• **WORK REQUEST**
Repeat the material exactly from its first line to the line that includes "los estándares SQL.". Skip pictures.

• **DATA SUPPLIED**
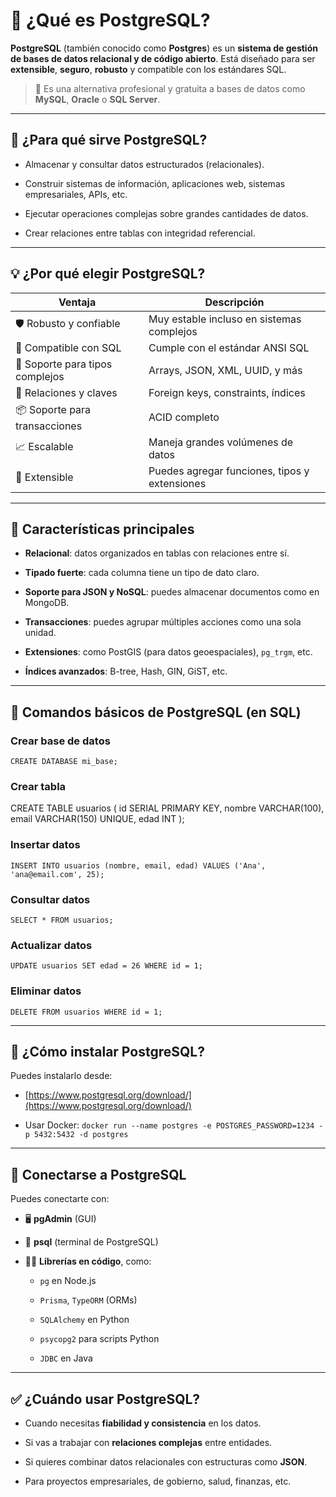 # 🐘 ¿Qué es PostgreSQL?

**PostgreSQL** (también conocido como **Postgres**) es un **sistema de gestión de bases de datos relacional y de código abierto**. Está diseñado para ser **extensible**, **seguro**, **robusto** y compatible con los estándares SQL.

> 📌 Es una alternativa profesional y gratuita a bases de datos como **MySQL**, **Oracle** o **SQL Server**.

---

## 🎯 ¿Para qué sirve PostgreSQL?

- Almacenar y consultar datos estructurados (relacionales).
    
- Construir sistemas de información, aplicaciones web, sistemas empresariales, APIs, etc.
    
- Ejecutar operaciones complejas sobre grandes cantidades de datos.
    
- Crear relaciones entre tablas con integridad referencial.
    

---

## 💡 ¿Por qué elegir PostgreSQL?

|Ventaja|Descripción|
|---|---|
|🛡️ Robusto y confiable|Muy estable incluso en sistemas complejos|
|🎯 Compatible con SQL|Cumple con el estándar ANSI SQL|
|🧠 Soporte para tipos complejos|Arrays, JSON, XML, UUID, y más|
|🔗 Relaciones y claves|Foreign keys, constraints, índices|
|📦 Soporte para transacciones|ACID completo|
|📈 Escalable|Maneja grandes volúmenes de datos|
|🔌 Extensible|Puedes agregar funciones, tipos y extensiones|

---

## 🧰 Características principales

- **Relacional**: datos organizados en tablas con relaciones entre sí.
    
- **Tipado fuerte**: cada columna tiene un tipo de dato claro.
    
- **Soporte para JSON y NoSQL**: puedes almacenar documentos como en MongoDB.
    
- **Transacciones**: puedes agrupar múltiples acciones como una sola unidad.
    
- **Extensiones**: como PostGIS (para datos geoespaciales), `pg_trgm`, etc.
    
- **Índices avanzados**: B-tree, Hash, GIN, GiST, etc.
    

---

## 🧪 Comandos básicos de PostgreSQL (en SQL)

### Crear base de datos

`CREATE DATABASE mi_base;`

### Crear tabla

CREATE TABLE usuarios (
  id SERIAL PRIMARY KEY,
  nombre VARCHAR(100),
  email VARCHAR(150) UNIQUE,
  edad INT
);

### Insertar datos

`INSERT INTO usuarios (nombre, email, edad) VALUES ('Ana', 'ana@email.com', 25);`

### Consultar datos

`SELECT * FROM usuarios;`

### Actualizar datos

`UPDATE usuarios SET edad = 26 WHERE id = 1;`

### Eliminar datos

`DELETE FROM usuarios WHERE id = 1;`

---

## 🔧 ¿Cómo instalar PostgreSQL?

Puedes instalarlo desde:

- [https://www.postgresql.org/download/](https://www.postgresql.org/download/)
    
- Usar Docker:
    `docker run --name postgres -e POSTGRES_PASSWORD=1234 -p 5432:5432 -d postgres`
    

---

## 📂 Conectarse a PostgreSQL

Puedes conectarte con:

- 🖥️ **pgAdmin** (GUI)
    
- 🧪 **psql** (terminal de PostgreSQL)
    
- 🧑‍💻 **Librerías en código**, como:
    
    - `pg` en Node.js
        
    - `Prisma`, `TypeORM` (ORMs)
        
    - `SQLAlchemy` en Python
        
    - `psycopg2` para scripts Python
        
    - `JDBC` en Java
        

---

## ✅ ¿Cuándo usar PostgreSQL?

- Cuando necesitas **fiabilidad y consistencia** en los datos.
    
- Si vas a trabajar con **relaciones complejas** entre entidades.
    
- Si quieres combinar datos relacionales con estructuras como **JSON**.
    
- Para proyectos empresariales, de gobierno, salud, finanzas, etc.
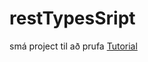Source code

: # restTypesSript
smá project til að prufa
[Tutorial](https://developer.okta.com/blog/2018/11/15/node-express-typescript)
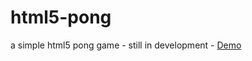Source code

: html5-pong
==========

a simple html5 pong game - still in development - [Demo](http://jnstr.github.io/html5-pong)
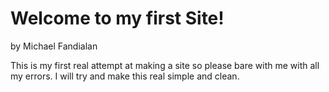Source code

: # Welcome to my first Site!
by Michael Fandialan

This is my first real attempt at making a site so please bare with me with all my errors. I will try and make this real simple and clean.
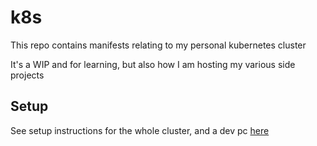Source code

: # k8s

This repo contains manifests relating to my personal kubernetes cluster

It's a WIP and for learning, but also how I am hosting my various side projects

## Setup

See setup instructions for the whole cluster, and a dev pc [here](docs/initial_setup.md)

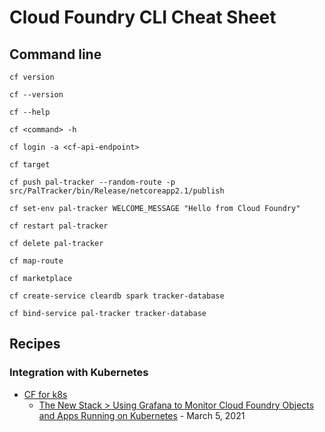 # Cloud Foundry CLI Cheat Sheet

## Command line

`cf version`

`cf --version`

`cf --help`

`cf <command> -h`

`cf login -a <cf-api-endpoint>`

`cf target`

`cf push pal-tracker --random-route -p src/PalTracker/bin/Release/netcoreapp2.1/publish`

`cf set-env pal-tracker WELCOME_MESSAGE "Hello from Cloud Foundry"`

`cf restart pal-tracker`

`cf delete pal-tracker`

`cf map-route`

`cf marketplace`

`cf create-service cleardb spark tracker-database`

`cf bind-service pal-tracker tracker-database`

## Recipes

### Integration with Kubernetes

* [CF for k8s](https://cf-for-k8s.io/)
  * [The New Stack > Using Grafana to Monitor Cloud Foundry Objects and Apps Running on Kubernetes](https://thenewstack.io/using-grafana-to-monitor-cloud-foundry-objects-and-apps-running-on-kubernetes/) - March 5, 2021
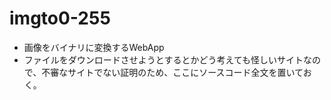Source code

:# imgto0-255
- 画像をバイナリに変換するWebApp
- ファイルをダウンロードさせようとするとかどう考えても怪しいサイトなので、不審なサイトでない証明のため、ここにソースコード全文を置いておく。
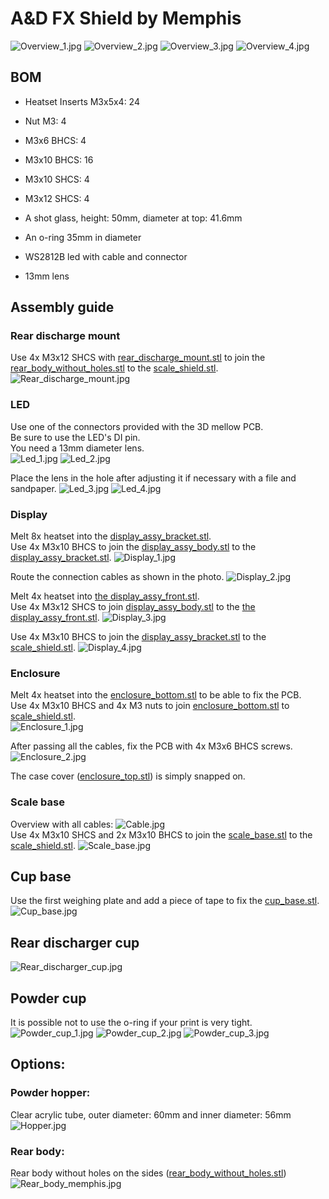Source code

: # A&D FX Shield by Memphis

![Overview_1.jpg](resources/Overview_1.jpg)
![Overview_2.jpg](resources/Overview_2.jpg)
![Overview_3.jpg](resources/Overview_3.jpg)
![Overview_4.jpg](resources/Overview_4.jpg)  



## BOM

- Heatset Inserts M3x5x4: 24
- Nut M3: 4
- M3x6 BHCS: 4
- M3x10 BHCS: 16
- M3x10 SHCS: 4 
- M3x12 SHCS: 4  

- A shot glass, height: 50mm, diameter at top: 41.6mm
- An o-ring 35mm in diameter  

- WS2812B led with cable and connector
- 13mm lens



## Assembly guide

### Rear discharge mount
Use 4x M3x12 SHCS with [rear_discharge_mount.stl](STL/rear_discharge_mount.stl) to join the [rear_body_without_holes.stl](STL/rear_body_without_holes.stl) to the [scale_shield.stl](/STLscale_shield.stl).
![Rear_discharge_mount.jpg](resources/Rear_discharge_mount.jpg)  


### LED
Use one of the connectors provided with the 3D mellow PCB.  
Be sure to use the LED's DI pin.  
You need a 13mm diameter lens.  
![Led_1.jpg](resources/Led_1.jpg)
![Led_2.jpg](resources/Led_2.jpg)  

Place the lens in the hole after adjusting it if necessary with a file and sandpaper.
![Led_3.jpg](resources/Led_3.jpg)
![Led_4.jpg](resources/Led_4.jpg)  




### Display
Melt 8x heatset into the [display_assy_bracket.stl](STL/display_assy_bracket.stl).  
Use 4x M3x10 BHCS to join the [display_assy_body.stl](STL/display_assy_body.stl) to the [display_assy_bracket.stl](STL/display_assy_bracket.stl).
![Display_1.jpg](resources/Display_1.jpg)

Route the connection cables as shown in the photo.
![Display_2.jpg](resources/Display_2.jpg)

Melt 4x heatset into [the display_assy_front.stl](STL/display_assy_front.stl).  
Use 4x M3x12 SHCS to join [display_assy_body.stl](STL/display_assy_body.stl) to the [the display_assy_front.stl](STL/display_assy_front.stl).
![Display_3.jpg](resources/Display_3.jpg)

Use 4x M3x10 BHCS to join the [display_assy_bracket.stl](STL/display_assy_bracket.stl) to the [scale_shield.stl](/STLscale_shield.stl).
![Display_4.jpg](resources/Display_4.jpg)  


### Enclosure
Melt 4x heatset into the [enclosure_bottom.stl](STL/enclosure_bottom.stl) to be able to fix the PCB.  
Use 4x M3x10 BHCS and 4x M3 nuts to join [enclosure_bottom.stl](STL/enclosure_bottom.stl) to [scale_shield.stl](/STLscale_shield.stl).  
![Enclosure_1.jpg](resources/Enclosure_1.jpg)  

After passing all the cables, fix the PCB with 4x M3x6 BHCS screws.
![Enclosure_2.jpg](resources/Enclosure_2.jpg)  

The case cover ([enclosure_top.stl](STL/enclosure_top)) is simply snapped on.


### Scale base
Overview with all cables:
![Cable.jpg](resources/Cable.jpg)  
Use 4x M3x10 SHCS and 2x M3x10 BHCS to join the [scale_base.stl](STL/scale_base.stl) to the [scale_shield.stl](/STLscale_shield.stl).
![Scale_base.jpg](resources/Scale_base.jpg)  



## Cup base 
Use the first weighing plate and add a piece of tape to fix the [cup_base.stl](STL/cup_base.stl).
![Cup_base.jpg](resources/Cup_base.jpg)  



## Rear discharger cup
![Rear_discharger_cup.jpg](resources/Rear_discharger_cup.jpg)  



## Powder cup
It is possible not to use the o-ring if your print is very tight.
![Powder_cup_1.jpg](resources/Powder_cup_1.jpg)
![Powder_cup_2.jpg](resources/Powder_cup_2.jpg)
![Powder_cup_3.jpg](resources/Powder_cup_3.jpg)  



## Options:
### Powder hopper:
Clear acrylic tube, outer diameter: 60mm and inner diameter: 56mm
![Hopper.jpg](resources/Hopper.jpg)  

### Rear body:
Rear body without holes on the sides ([rear_body_without_holes.stl](STL/rear_body_without_holes.stl))
![Rear_body_memphis.jpg](resources/Rear_body_memphis.jpg)

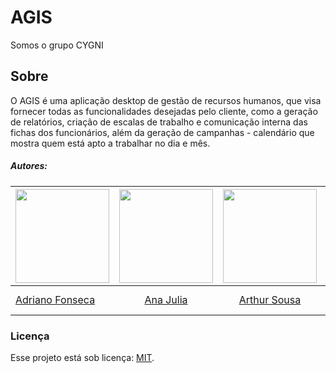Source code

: # AGIS

Somos o grupo CYGNI

## Sobre

O AGIS é uma aplicação desktop de gestão de recursos humanos, que visa fornecer todas as funcionalidades desejadas pelo cliente, como a geração de relatórios, criação de escalas de trabalho e comunicação interna das fichas dos funcionários, além da geração de campanhas - calendário que mostra quem está apto a trabalhar no dia e mês.

##### Autores:

<!-- Tabela com os nomes e fotos-->
| <a href="https://github.com/Dridr1" target="_blank"><img src="https://avatars.githubusercontent.com/u/72324924?v=4" width="150" ></img></a> | <a href="https://github.com/ailujana" target="_blank"><img src="https://avatars.githubusercontent.com/u/107697177?v=4" width="150"></img></a> | <a href="https://github.com/Tutzs" target="_blank"><img src="https://avatars.githubusercontent.com/u/110691207?s=400&u=0f285ace4b3188bb274e2531ead3691d7161656a&v=4" width="150"></img></a> | <a href="https://github.com/caua08" target="_blank"><img src="https://avatars.githubusercontent.com/u/97673403?v=4" width="150"></img></a> | <a href="https://github.com/iancostag" target="_blank"><img src="https://avatars.githubusercontent.com/u/146049457?v=4" width="150"></img></a> |<a href="https://github.com/junioramaral22" target="_blank"><img src="https://avatars.githubusercontent.com/u/106130191?v=4" width="150"></img></a> | <a href="https://github.com/pedroluizfo" target="_blank"><img src="https://avatars.githubusercontent.com/u/101995982?v=4" width="150"></img></a>| <a href="https://github.com/SrFokse" target="_blank"><img src="https://avatars.githubusercontent.com/u/123479505?v=4" width="150"></img></a> |
|----------|:------:|:------:|:------:|:------:|:------:|:------:|:------:|
|[Adriano Fonseca](https://github.com/Dridr1)|  [Ana Julia](https://github.com/ailujana) | [Arthur Sousa](https://github.com/Tutzs) | [Caua Araujo](https://github.com/caua08) | [Ian Costa](https://github.com/iancostag) |[Necivaldo Amaral](https://github.com/junioramaral22) |[Pedro Luiz](https://github.com/pedroluizfo) | [Weverton Rodrigues](https://github.com/SrFokse) |

### Licença

Esse projeto está sob licença: [MIT](LICENSE).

• **ANSWER TO THIS TASK**
 # 🐘 ¿Qué es PostgreSQL?

**PostgreSQL** (también conocido como **Postgres**) es un **sistema de gestión de bases de datos relacional y de código abierto**. Está diseñado para ser **extensible**, **seguro**, **robusto** y compatible con los estándares SQL.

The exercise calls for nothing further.